Broteer Furro was born in 1729 in Guinea, what is now West Africa, and was raised to lead the tribe of Dukandarra. Even at 1 or 2 years old, his father Sanguin, the prince of Dukandarra, and the community schooled Broteer, and he was a highly educated child. Within a few years, he had been captured during a jihad; his father was killed, and his country was wiped out. Captors marched him 1,000 miles to Anomabo on the Gold Coast — modern-day Ghana. Slave traders sold Broteer for four gallons of rum and a piece of cloth, and he was soon on his way to America. He was bought in 1739 as a “venture” by a Rhode Island slave ship’s officer, and thus renamed Venture Smith.
Recently at the Oak Bluffs library, Chandler Saint, the president of the Beecher House Center for the Study of Equal Rights in Torrington, Conn., spoke about Venture Smith, and why we should all know his story and the stories of other slaves. Mr. Saint co-directs the Documenting Venture Smith Project and he spoke as part of Maritime History month at the library, commemorating the Vineyard’s abiding connection with the sea. Mr. Saint also oversees the Sloop Venture project, which will be a planned re-enactment of life aboard the slave ship which brought Venture Smith to New England; it will tour the Northeast in the coming years.
Mr. Saint was joined by Johanna Odonkor Svanikier, the Ghanaian cultural ambassador, and they announced their efforts to memorialize the 400th anniversary (in 2019) of the first African slave landing. Venture Smith would go on to buy his freedom, and wrote an autobiography that may be the earliest known example of an autobiographical narrative in the voice of an African-American. The book had this unwieldy but descriptive title: “A Narrative of the Life and Adventures of Venture, a Native of Africa: But Resident above Sixty Years in the United States of America, Related by Himself.”
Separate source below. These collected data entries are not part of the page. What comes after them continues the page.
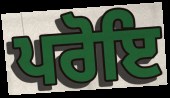
ਪਰੋਇ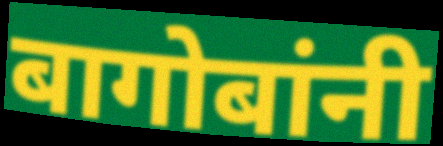
बागोबांनी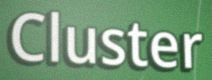
Cluster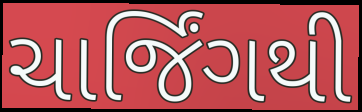
ચાર્જિંગથી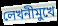
লেখনীমুখেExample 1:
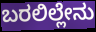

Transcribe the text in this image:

ಬರಲಿಲ್ಲೇನು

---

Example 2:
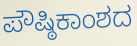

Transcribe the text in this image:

ಪೌಷ್ಠಿಕಾಂಶದ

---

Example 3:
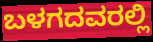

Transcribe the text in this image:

ಬಳಗದವರಲ್ಲಿ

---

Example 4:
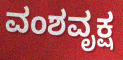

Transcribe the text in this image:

ವಂಶವೃಕ್ಷ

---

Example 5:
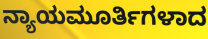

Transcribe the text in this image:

ನ್ಯಾಯಮೂರ್ತಿಗಳಾದ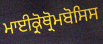
ਮਾਈਕ੍ਰੋਥ੍ਰੋਮਬੋਸਿਸ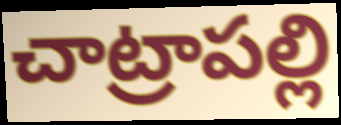
చాట్రాపల్లి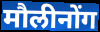
मौलीनोंग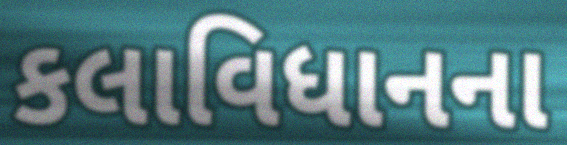
કલાવિધાનના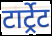
टार्ट्रेट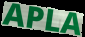
APLAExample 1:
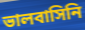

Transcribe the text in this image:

ভালবাসিনি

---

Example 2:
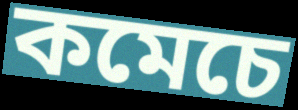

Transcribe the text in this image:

কমেচে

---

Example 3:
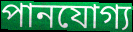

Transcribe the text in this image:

পানযোগ্য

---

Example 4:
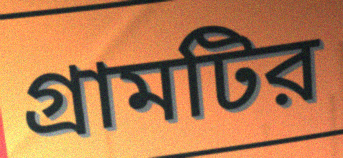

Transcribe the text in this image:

গ্রামটির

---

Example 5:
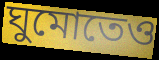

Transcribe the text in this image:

ঘুমোতেওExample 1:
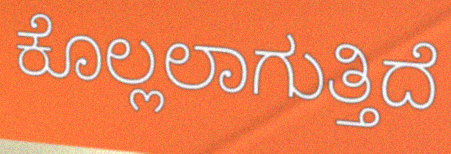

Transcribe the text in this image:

ಕೊಲ್ಲಲಾಗುತ್ತಿದೆ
Venture wrote of his experience:
“The invaders then pinioned the prisoners of all ages and sexes indiscriminately and then moved on their way toward the sea.”
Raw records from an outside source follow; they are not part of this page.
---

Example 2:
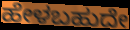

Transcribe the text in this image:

ಹೇಳಬಹುದೇ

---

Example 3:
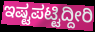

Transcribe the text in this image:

ಇಷ್ಟಪಟ್ಟಿದ್ದೀರಿ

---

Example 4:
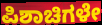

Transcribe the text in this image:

ಪಿಶಾಚಿಗಳೇ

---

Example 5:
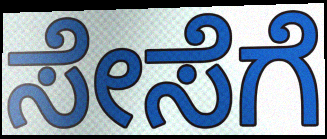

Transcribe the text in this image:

ಸೇಸೆಗೆ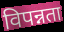
विपन्नता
Among the attendees at the library event was Island resident Floyd Henry, a ninth-generation descendant of Venture Smith.
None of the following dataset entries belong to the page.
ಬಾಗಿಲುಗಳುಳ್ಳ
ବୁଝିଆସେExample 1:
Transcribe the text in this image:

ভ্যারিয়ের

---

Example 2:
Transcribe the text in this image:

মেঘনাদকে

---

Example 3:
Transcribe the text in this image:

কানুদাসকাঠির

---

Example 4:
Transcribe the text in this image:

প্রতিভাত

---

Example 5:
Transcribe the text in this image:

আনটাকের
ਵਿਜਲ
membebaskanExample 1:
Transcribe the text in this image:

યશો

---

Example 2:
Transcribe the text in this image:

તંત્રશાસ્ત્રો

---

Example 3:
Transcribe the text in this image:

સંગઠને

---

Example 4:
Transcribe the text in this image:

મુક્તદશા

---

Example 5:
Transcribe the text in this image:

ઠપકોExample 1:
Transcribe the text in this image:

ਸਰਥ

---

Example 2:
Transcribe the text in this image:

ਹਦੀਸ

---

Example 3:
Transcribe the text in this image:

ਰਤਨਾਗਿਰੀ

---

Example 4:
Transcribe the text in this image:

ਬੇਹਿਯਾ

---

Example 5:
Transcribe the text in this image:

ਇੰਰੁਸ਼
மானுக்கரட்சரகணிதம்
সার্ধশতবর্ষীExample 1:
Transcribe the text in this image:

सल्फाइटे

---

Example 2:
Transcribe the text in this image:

About Anomabo, the port in modern-day Ghana, Mr. Saint said, “Anomabo was built for one purpose — to buy and sell human beings. It operated basically for 100 years, from 1707 to 1807, and during that period, from dawn till dusk every hour of every day for 100 years, an African was stripped of his or her freedom and shipped by the Middle Passage to become the labor force of the West Indies and colonial North America.”
An estimated 450,000 Africans, including Venture Smith, were forced into a life of slavery during this 100-year period; his narrative offers a fascinating glimpse into their lives.
“After an ordinary passage,” he wrote, “except for great mortality by smallpox which broke out onboard, we arrived in Barbadoes.”
“It’s an actual, pure autobiography. There are less than two dozen autobiographical works published in the 17th and 18th century, so it’s an extremely important literary document,” Mr. Saint said. “Some people criticize he was only 11, so he couldn’t have been that well educated. Well, Henry the VIII’s son was 9 or so when he assumed the throne.”
Venture recalls the boat in his narrative — about how all but four of the slaves were sold to planters.
But Venture and a handful of others continued sailing to Rhode Island, and were sold to the Mumford residence. Mr. Saint said Venture spent years on Fishers Island, N.Y., and it is a sort of anomaly that one of the most well-documented slaves never left the Northeast.
In his prime, Venture towered over 6 feet tall, and weighed 300 pounds:
“I descended from a very large, tall and stout race,” he reported in his book, “commonly about six feet and every way well proportioned …”
When freed, he was able to buy two farms, one in Connecticut and one in Southampton, N.Y. He worked extraordinarily hard, and one by one, he was able to free the members of his family.
“The average laborer was getting one-and-a-half to two-and-a-half pounds a month,” Mr. Saint said at the library. “And Venture went out and cut wood, traded, did everything under the sun to get the money to free his family. His kids were worth about 150 pounds. And finally, after nine years, Venture freed his family. He went on to free other enslaved people outside his family”
By the time Venture Smith reached his 60s, he saw himself as a Connecticut gentleman and patriarch. He died on Sept. 30, 1805, at the age of 77, and Venture Smith Day is celebrated on that day at the First Church Cemetery in in East Haddam, Conn., where he was laid to rest.
The story of Venture Smith is a singular one in American history — the son of a prince who was kidnapped and sold into slavery, only to claim a position in Connecticut society. “I paid an enormous sum for my freedom,” he wrote. “My freedom is a privilege which nothing else can equal.”
You can find a transcript of Venture Smith’s autobiography, “A Narrative of the Life and Adventures of Venture, a Native of Africa: But Resident above Sixty Years in the United States of America, Related by Himself,” at bit.ly/venturesmith. A copy of the book and an audiotape version are also available at the Oak Bluffs library.